## Work order
Copy all of the rows below word for word, but leave out the pictures.

## Data records
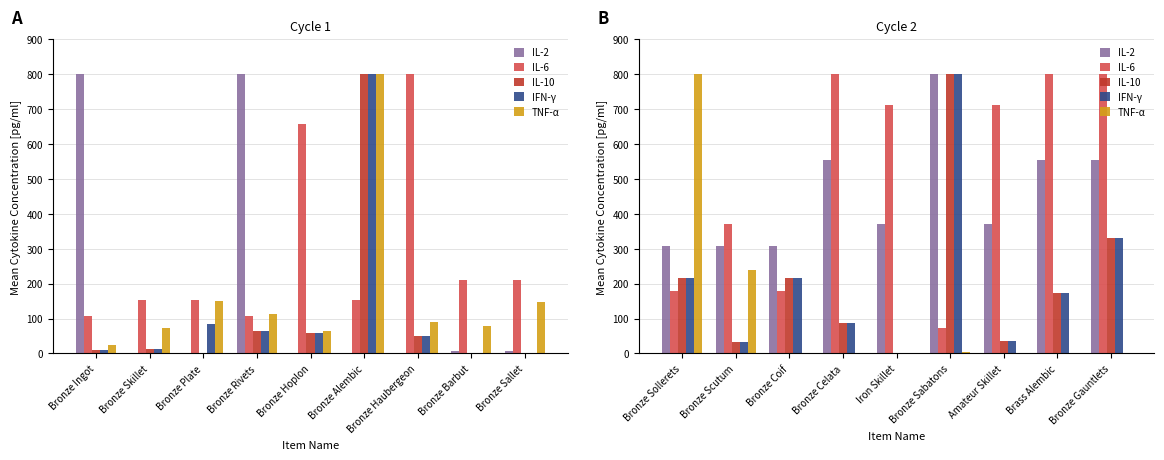

Which series has the widest spread of values?

IL-10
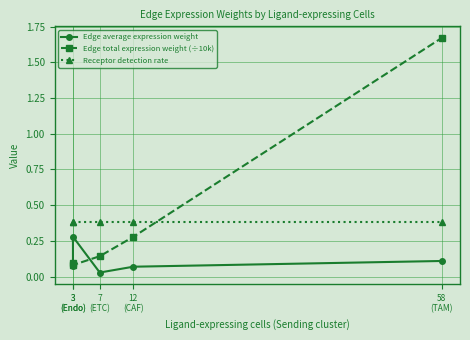

What is the approximate value of Edge average expression weight at 3
(Endo)?

0.3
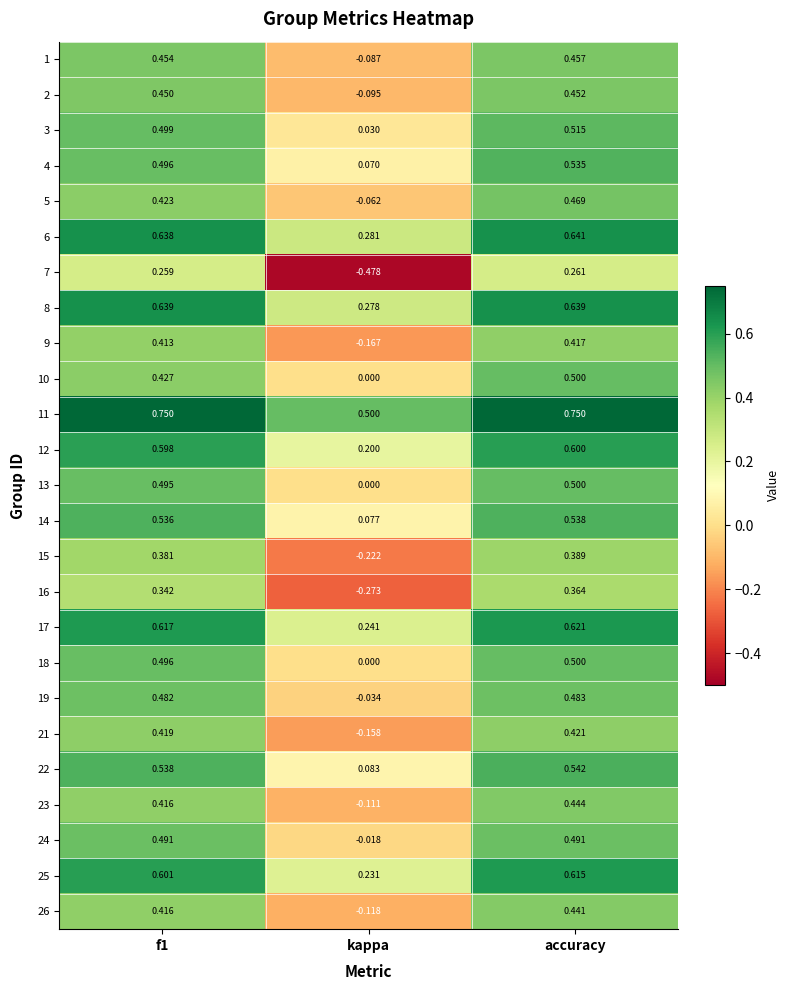

At which category is the sum across all series the highest?

accuracy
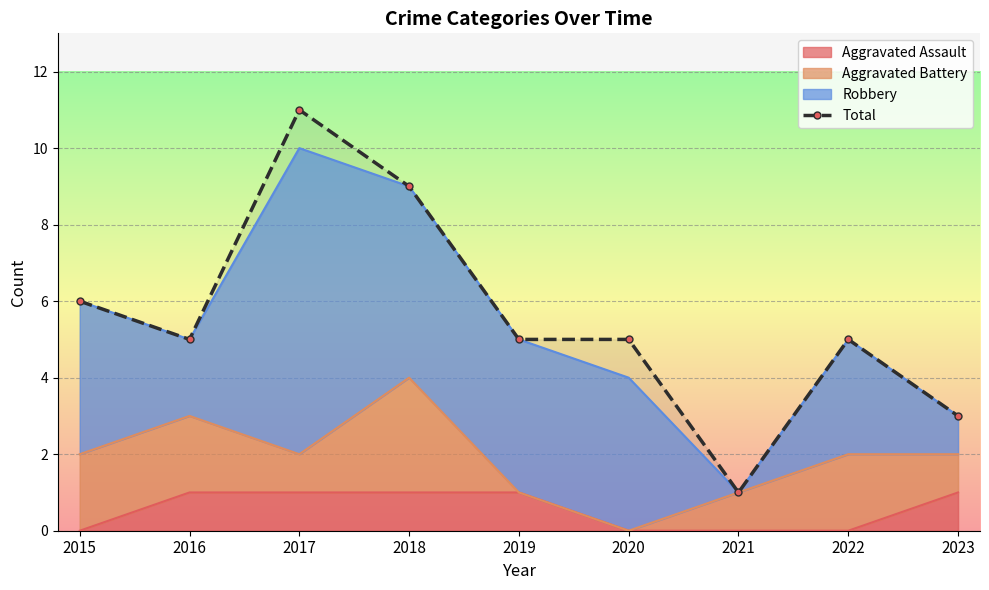

Rank the categories by value from lowest to highest.

2021, 2023, 2016, 2019, 2020, 2022, 2015, 2018, 2017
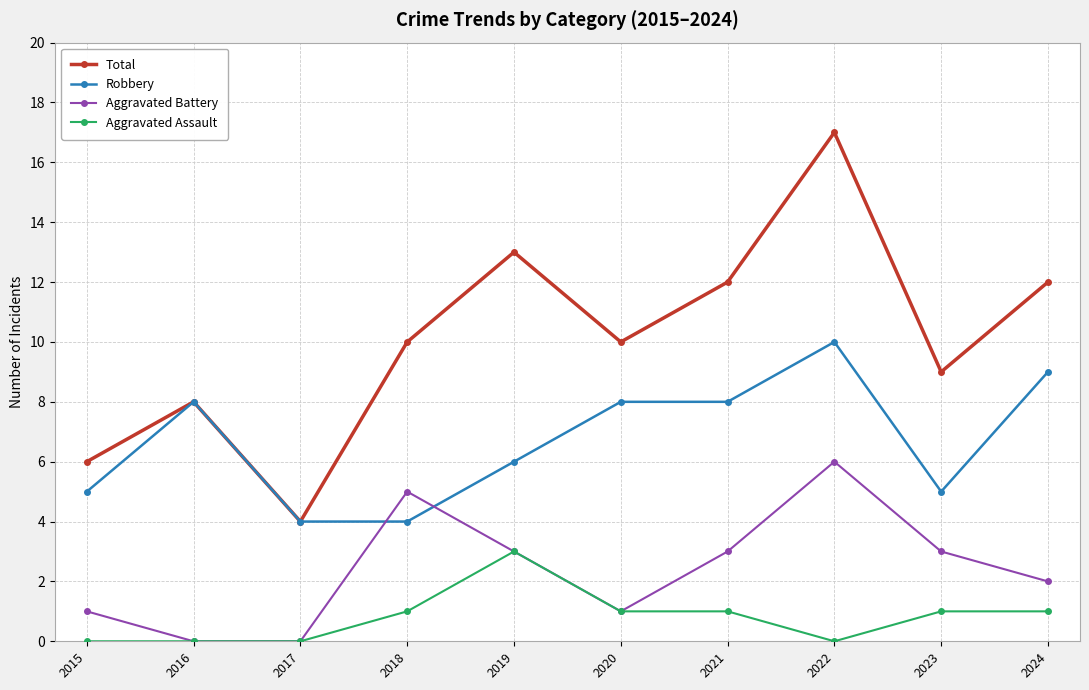

True or false: Aggravated Assault and Total cross at least once.

False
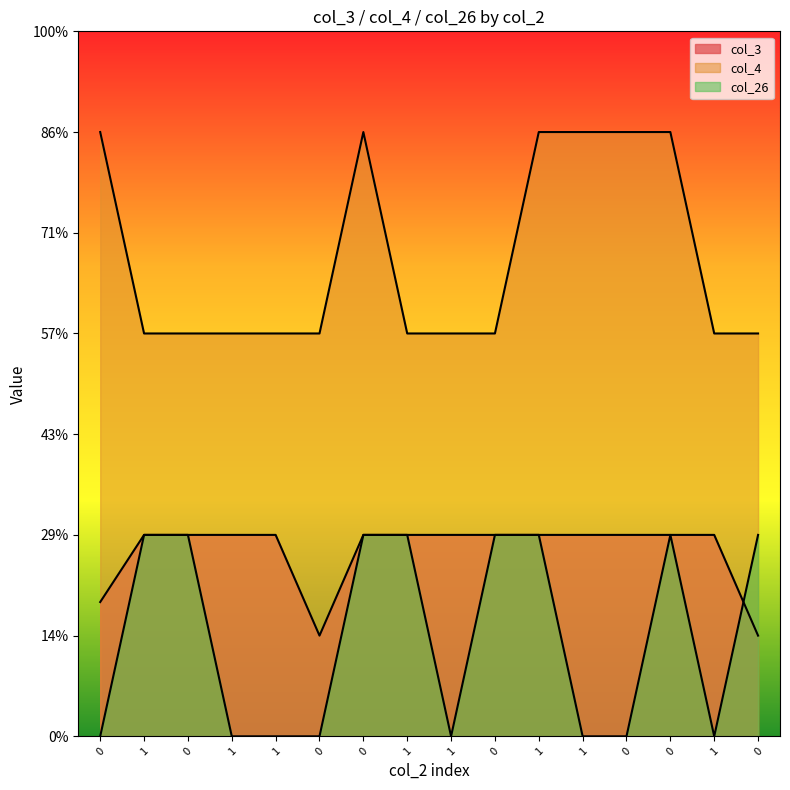

Is it true that col_26 equals -0.4 at 1?

False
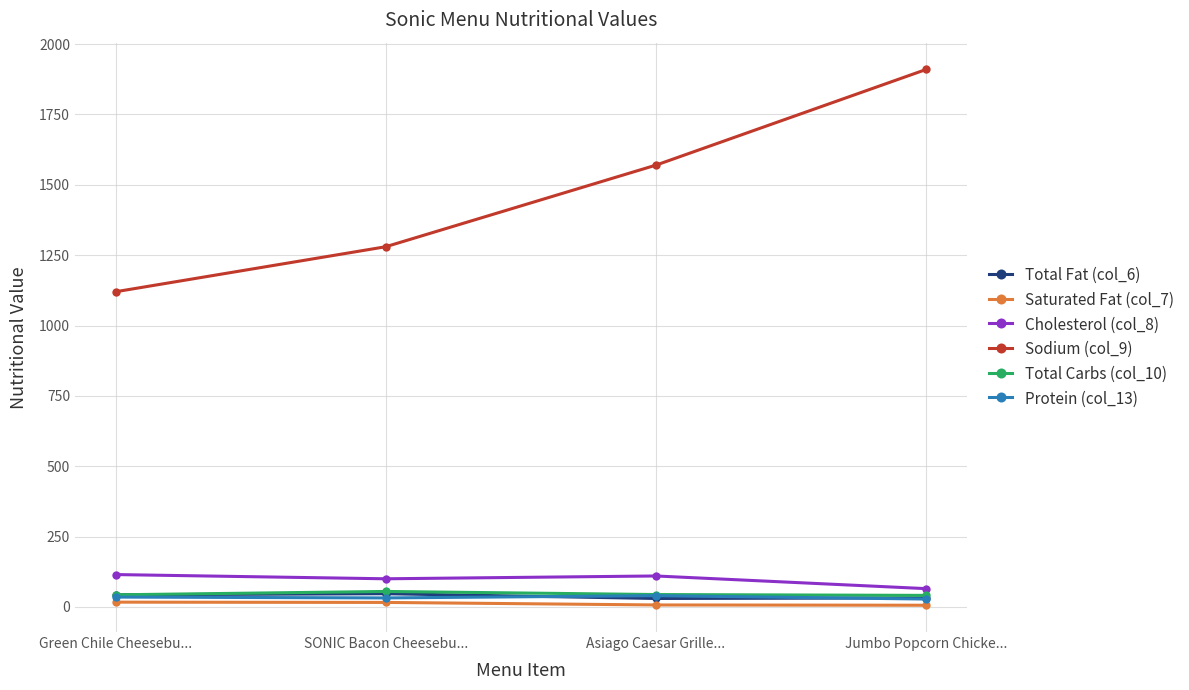

How many lines are shown in the chart?

6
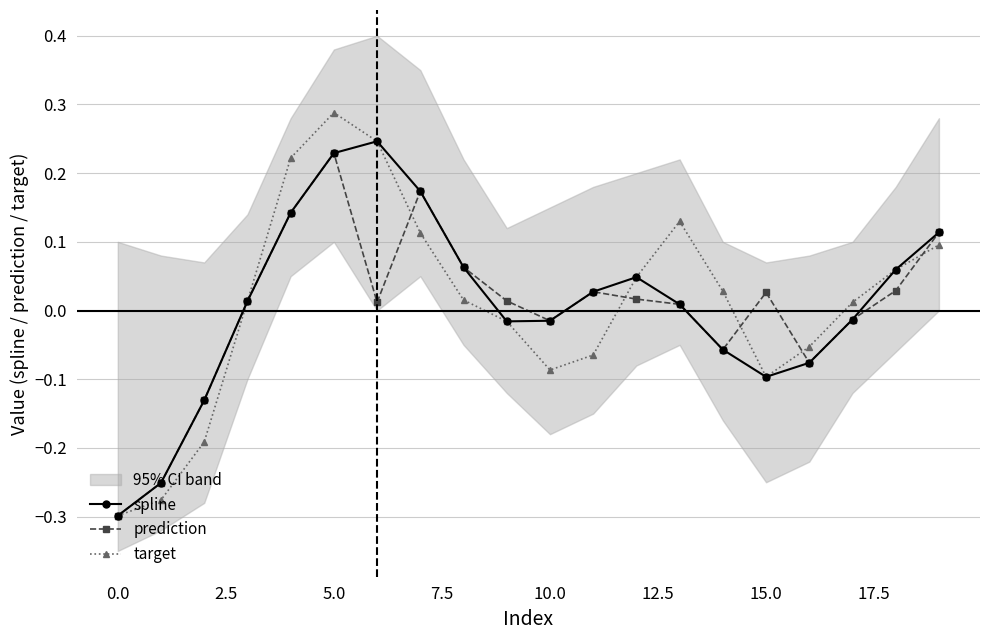

Which series has the largest total across all categories?

target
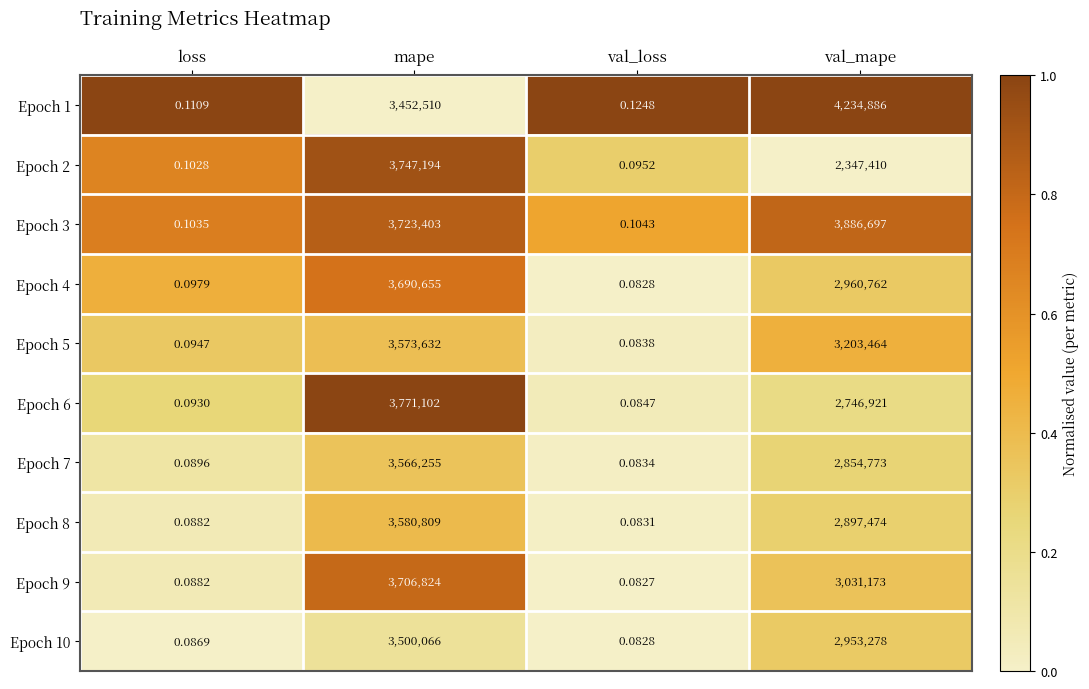

What is the total value across all series at val_mape?

31116838.0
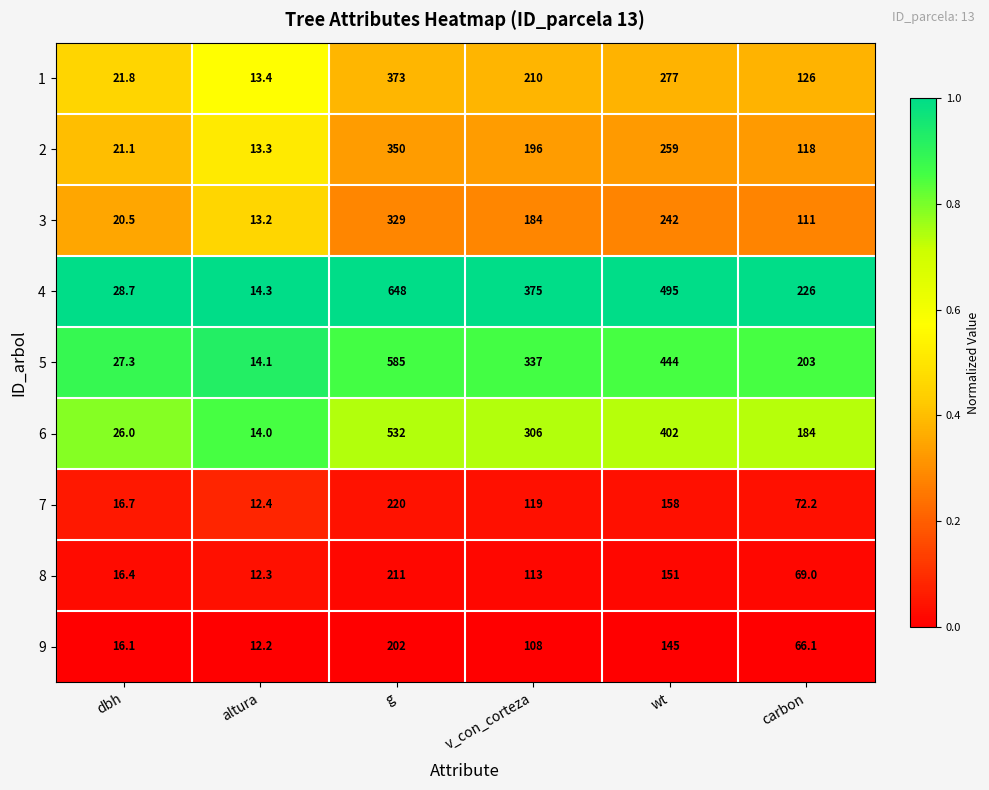

Which series has the largest total across all categories?

4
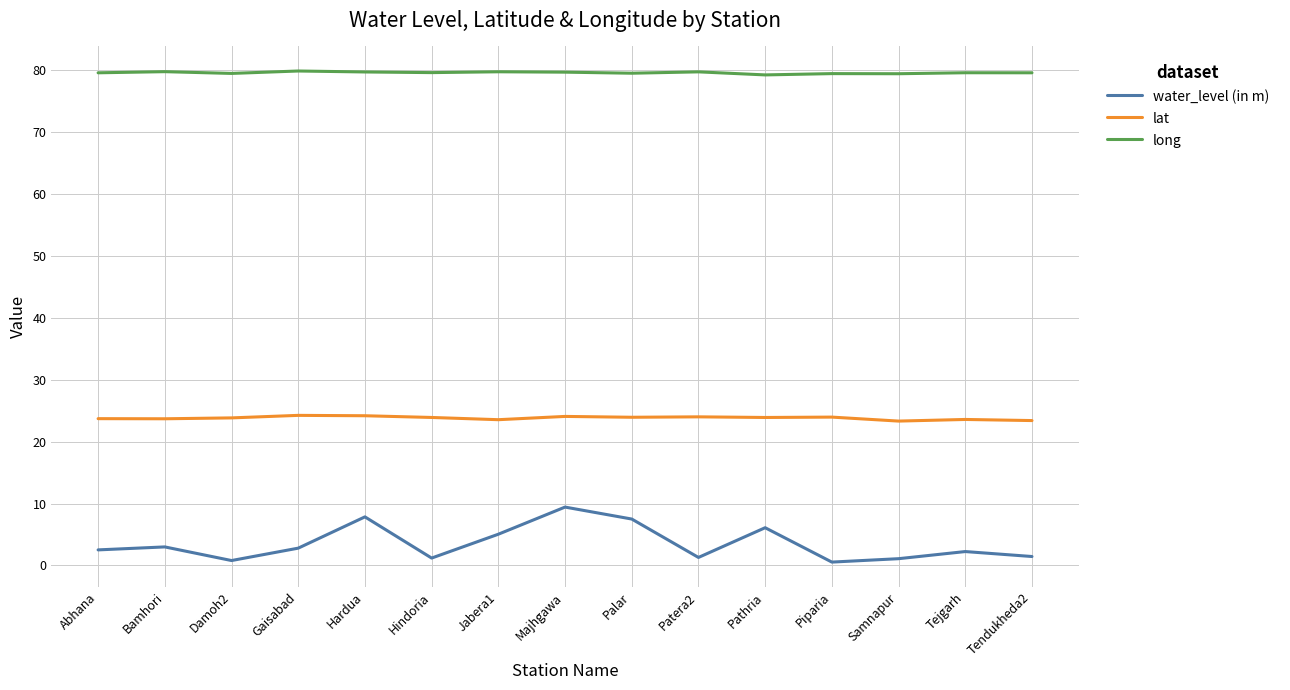

What is the minimum value for long?

79.2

## Expected output
Which series has the widest spread of values?

IL-10

What is the approximate value of Edge average expression weight at 3
(Endo)?

0.3

At which category is the sum across all series the highest?

accuracy

Rank the categories by value from lowest to highest.

2021, 2023, 2016, 2019, 2020, 2022, 2015, 2018, 2017

True or false: Aggravated Assault and Total cross at least once.

False

Is it true that col_26 equals -0.4 at 1?

False

How many lines are shown in the chart?

6

Which series has the largest total across all categories?

target

What is the total value across all series at val_mape?

31116838.0

Which series has the largest total across all categories?

4

What is the minimum value for long?

79.2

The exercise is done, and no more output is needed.